St. Paul opens his Epistle to the Romans by declaring that he has been “separated unto the gospel [good news] of God” (Rom. 1:1). This agrees with Galatians 1:15,16, where he says:
“It pleased God, who separated me, from my mother’s womb, and called me by His grace, to reveal His Son in me…”
The last book of the Bible tells of the coming “revelation of Jesus Christ” in glory, to judge the world and reign on earth, but here in Galatians we have “the revelation of Jesus Christ” in Paul, the chief of sinners, saved by grace. The salvation of Paul, the one-time leader of the world’s rebellion against Christ, indicated God’s willingness, yes His desire, to save sinners. Thus it was appropriate that God should choose him as the apostle of His grace, making the good news known “to all nations for the obedience of faith.”
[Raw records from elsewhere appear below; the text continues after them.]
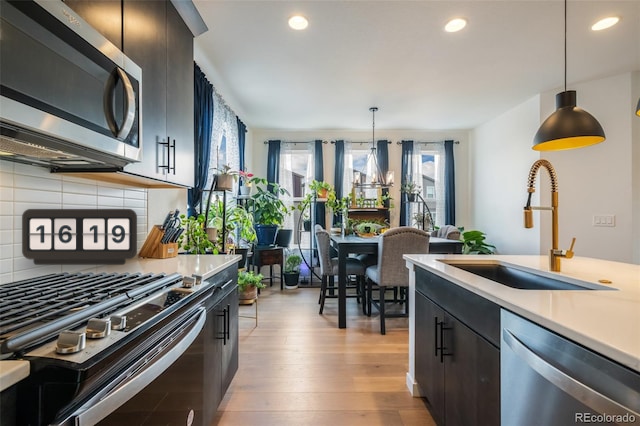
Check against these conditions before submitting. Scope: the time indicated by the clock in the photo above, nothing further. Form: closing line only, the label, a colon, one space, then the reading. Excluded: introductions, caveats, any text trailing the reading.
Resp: 16:19
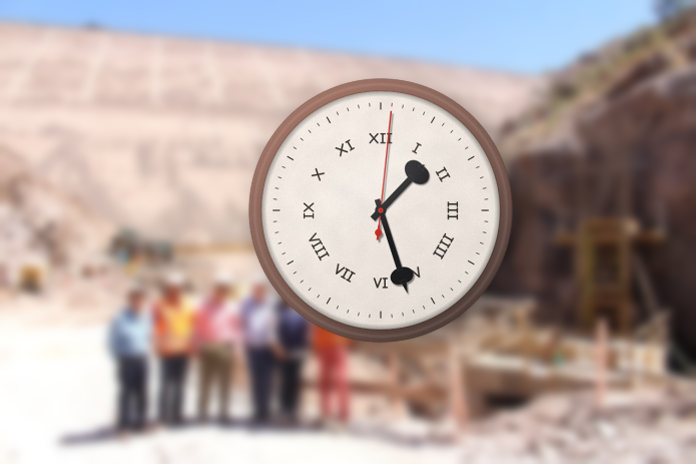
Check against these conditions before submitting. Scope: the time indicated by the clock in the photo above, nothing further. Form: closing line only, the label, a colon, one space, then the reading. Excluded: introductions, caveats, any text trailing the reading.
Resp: 1:27:01
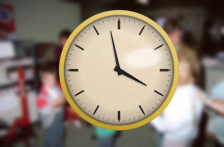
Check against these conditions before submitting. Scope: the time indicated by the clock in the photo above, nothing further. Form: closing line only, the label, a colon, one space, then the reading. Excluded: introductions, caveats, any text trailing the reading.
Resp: 3:58
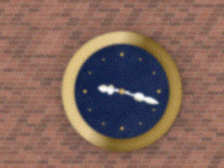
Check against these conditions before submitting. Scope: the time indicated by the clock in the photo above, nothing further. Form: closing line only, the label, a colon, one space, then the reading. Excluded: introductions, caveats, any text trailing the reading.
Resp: 9:18
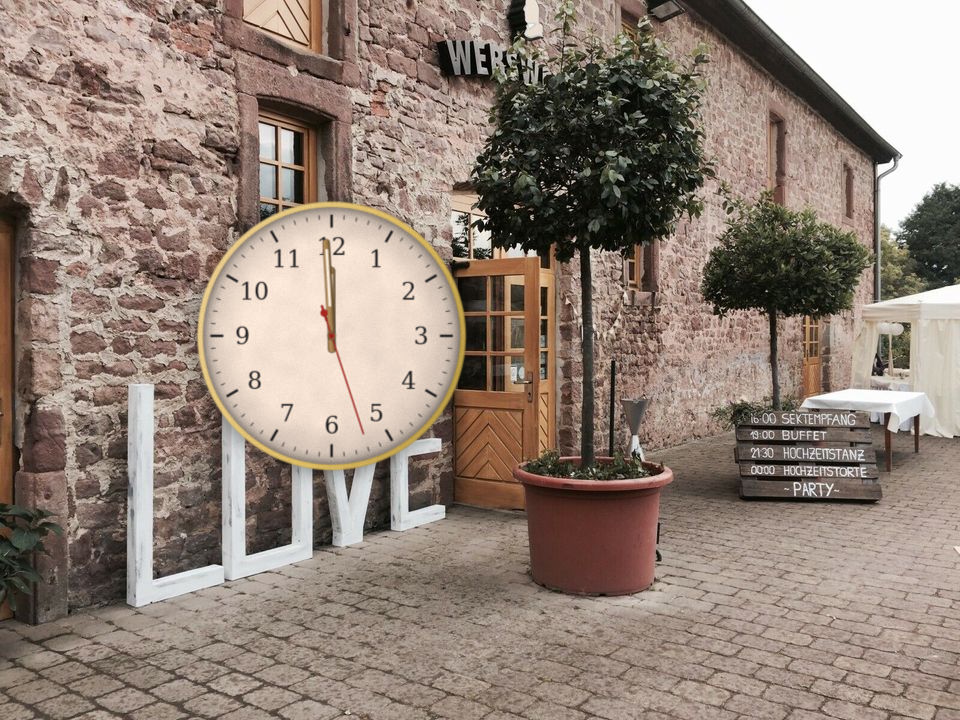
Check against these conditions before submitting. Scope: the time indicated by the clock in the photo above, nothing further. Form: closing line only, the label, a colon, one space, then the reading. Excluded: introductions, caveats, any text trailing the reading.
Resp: 11:59:27
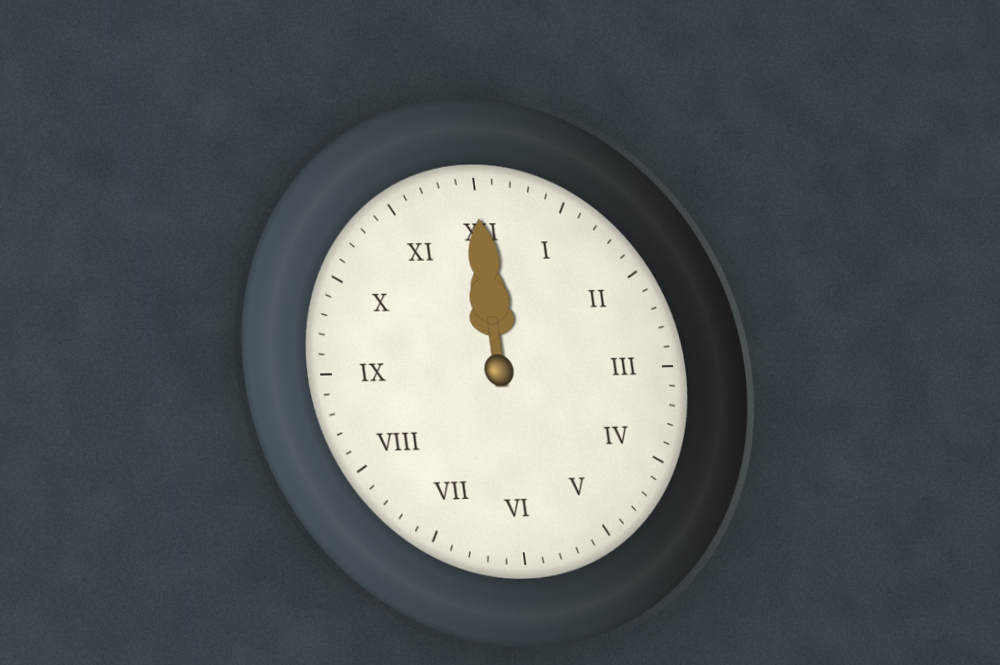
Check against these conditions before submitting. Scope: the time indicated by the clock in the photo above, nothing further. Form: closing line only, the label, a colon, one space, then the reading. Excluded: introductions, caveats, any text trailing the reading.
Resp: 12:00
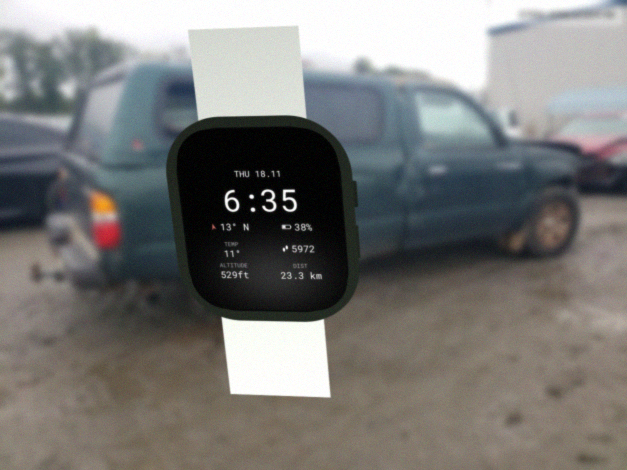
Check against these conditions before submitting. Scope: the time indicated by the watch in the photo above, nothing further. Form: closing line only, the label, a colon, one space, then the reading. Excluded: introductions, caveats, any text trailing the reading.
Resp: 6:35
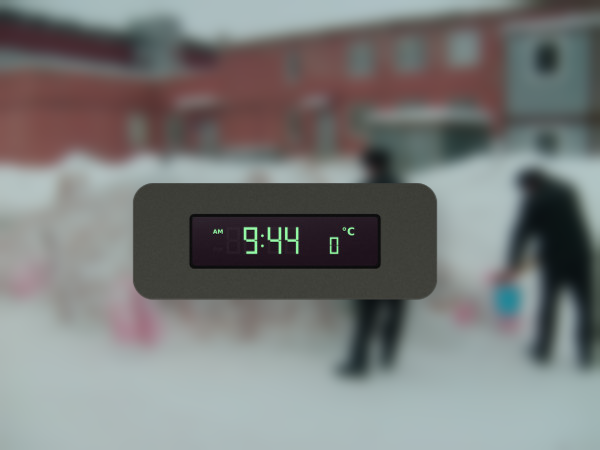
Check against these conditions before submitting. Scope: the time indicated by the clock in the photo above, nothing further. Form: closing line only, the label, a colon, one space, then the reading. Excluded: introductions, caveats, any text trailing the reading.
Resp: 9:44
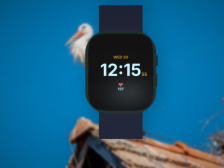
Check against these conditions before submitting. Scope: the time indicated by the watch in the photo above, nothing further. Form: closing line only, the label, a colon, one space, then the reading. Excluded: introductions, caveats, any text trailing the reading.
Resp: 12:15
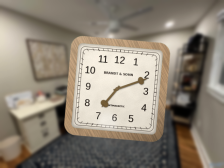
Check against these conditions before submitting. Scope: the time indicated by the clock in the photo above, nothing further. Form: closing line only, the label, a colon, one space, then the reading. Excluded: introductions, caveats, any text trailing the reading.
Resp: 7:11
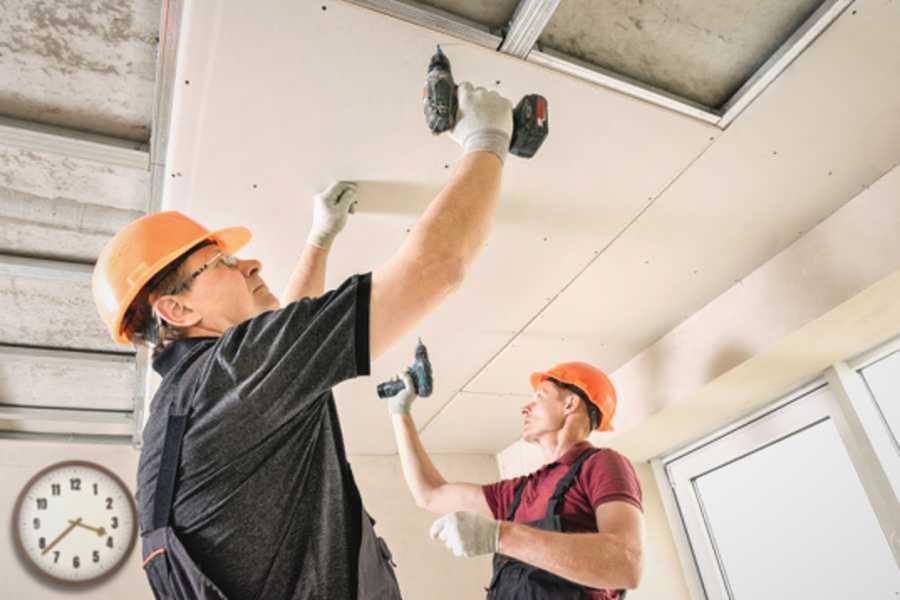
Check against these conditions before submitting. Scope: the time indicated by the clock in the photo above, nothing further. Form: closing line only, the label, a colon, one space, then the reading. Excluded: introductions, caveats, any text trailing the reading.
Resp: 3:38
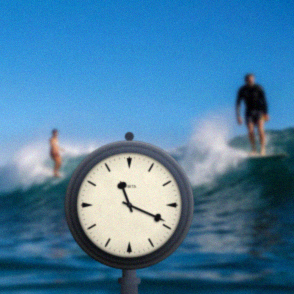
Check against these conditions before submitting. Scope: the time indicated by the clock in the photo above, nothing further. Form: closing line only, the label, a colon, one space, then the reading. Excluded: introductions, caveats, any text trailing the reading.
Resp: 11:19
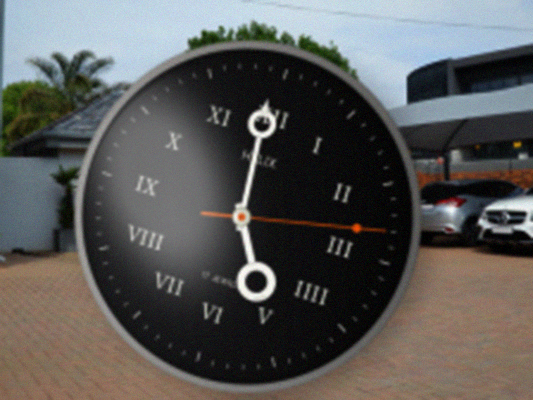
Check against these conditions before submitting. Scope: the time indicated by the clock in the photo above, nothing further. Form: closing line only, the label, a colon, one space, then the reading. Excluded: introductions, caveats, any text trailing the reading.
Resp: 4:59:13
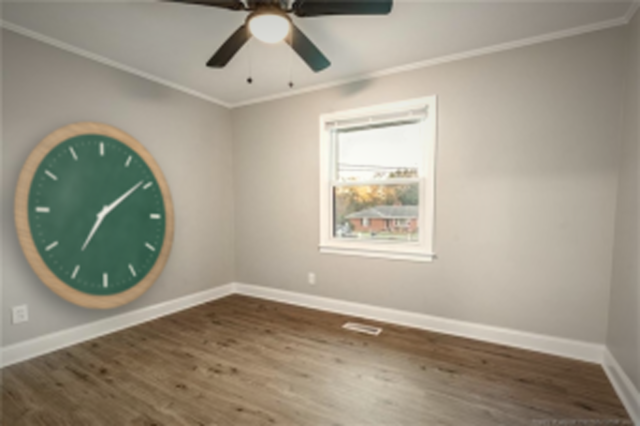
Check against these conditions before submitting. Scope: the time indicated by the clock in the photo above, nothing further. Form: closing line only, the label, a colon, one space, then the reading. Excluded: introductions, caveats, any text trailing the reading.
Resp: 7:09
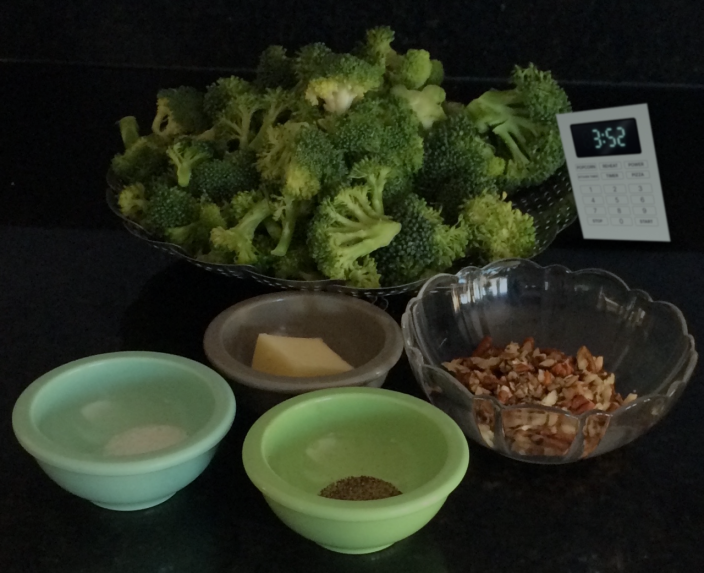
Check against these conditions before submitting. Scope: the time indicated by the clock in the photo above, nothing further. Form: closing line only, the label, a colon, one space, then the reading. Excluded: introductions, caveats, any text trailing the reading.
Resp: 3:52
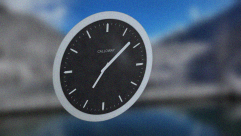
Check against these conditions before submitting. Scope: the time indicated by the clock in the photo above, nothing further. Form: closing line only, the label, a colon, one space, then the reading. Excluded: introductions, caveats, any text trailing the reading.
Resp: 7:08
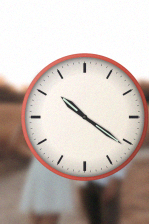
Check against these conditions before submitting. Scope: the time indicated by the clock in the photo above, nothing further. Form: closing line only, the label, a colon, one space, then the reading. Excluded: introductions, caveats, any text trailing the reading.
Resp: 10:21
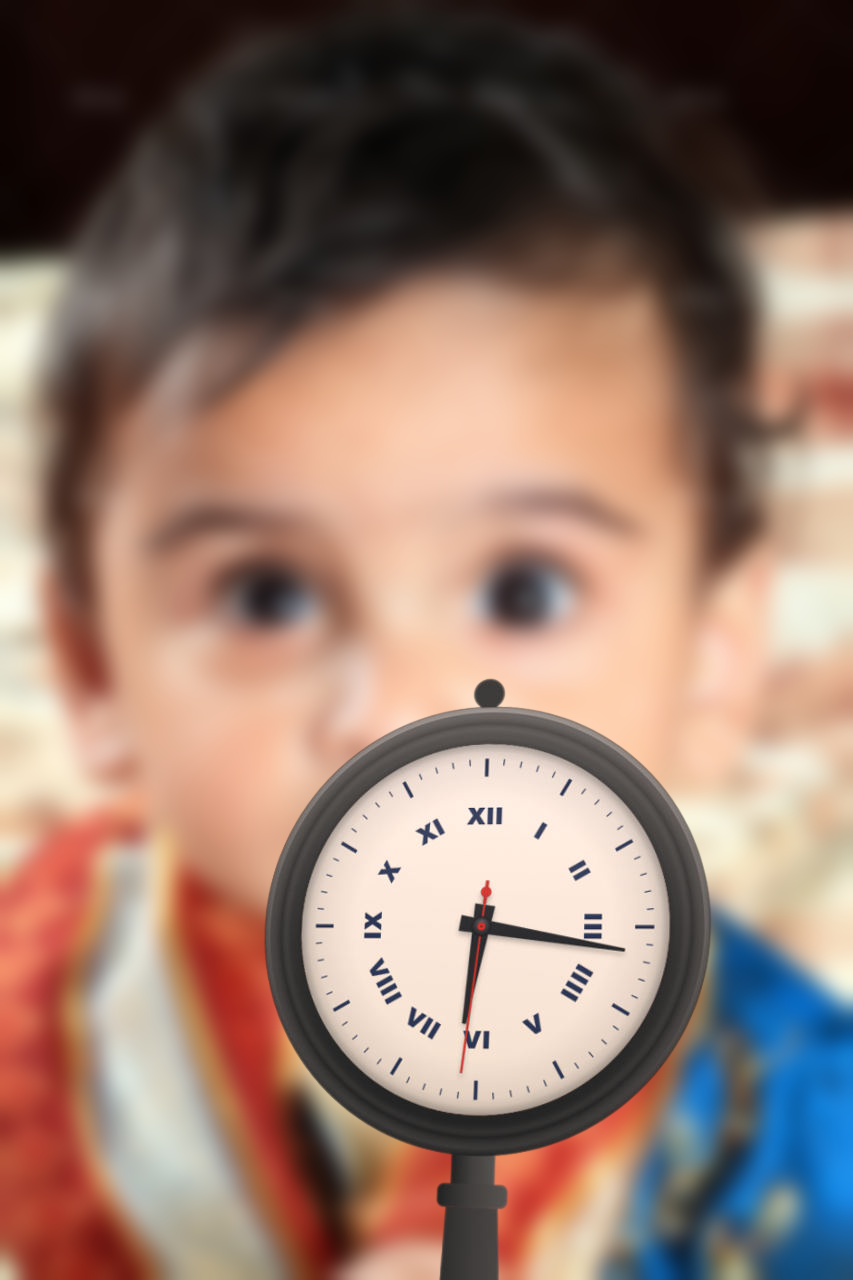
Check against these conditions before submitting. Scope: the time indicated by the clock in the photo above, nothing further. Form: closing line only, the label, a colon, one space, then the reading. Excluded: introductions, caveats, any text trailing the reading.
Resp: 6:16:31
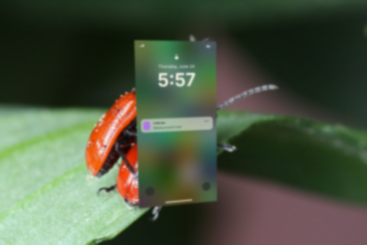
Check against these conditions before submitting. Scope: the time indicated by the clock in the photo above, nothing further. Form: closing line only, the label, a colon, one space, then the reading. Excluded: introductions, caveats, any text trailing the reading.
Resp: 5:57
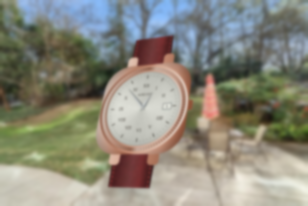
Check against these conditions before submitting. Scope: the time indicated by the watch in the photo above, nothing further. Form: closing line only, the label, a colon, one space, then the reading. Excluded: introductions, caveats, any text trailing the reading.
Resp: 12:53
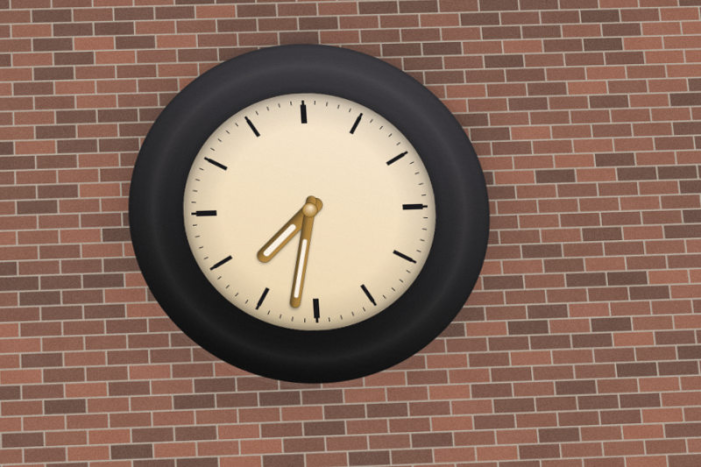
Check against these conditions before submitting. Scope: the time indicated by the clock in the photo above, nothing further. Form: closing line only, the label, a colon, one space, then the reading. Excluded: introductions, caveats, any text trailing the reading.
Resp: 7:32
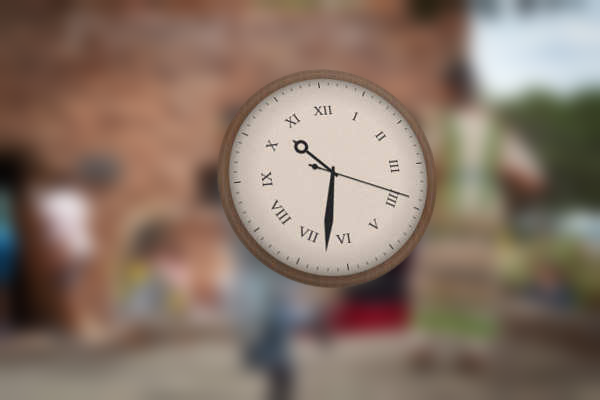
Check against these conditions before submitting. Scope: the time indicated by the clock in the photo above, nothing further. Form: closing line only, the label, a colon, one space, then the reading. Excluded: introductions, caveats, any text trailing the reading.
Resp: 10:32:19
Let us not suppose, however, that Paul’s gospel concerned only himself or God’s grace to him. Apart from Christ’s payment for sin at Calvary God could not justly have saved Paul — or any of us. Thus the Apostle goes on, in Romans 1, to explain that this good news which God has sent him to proclaim is “concerning His Son, Jesus Christ our Lord” (1:3).
All through Paul’s epistles he proclaims salvation by grace, on the basis of Christ’s finished work of redemption:
“Being justified freely by His grace, through the redemption that is in Christ Jesus” (Rom. 3:24).
“Who was delivered for our offences and raised again for our justification. Therefore being justified by faith, we have peace with God through our Lord Jesus Christ” (4:25; 5:1).
“Where sin abounded, grace did much more abound, that… grace might reign through righteousness, unto eternal life, by Jesus Christ our Lord” (5:20,21).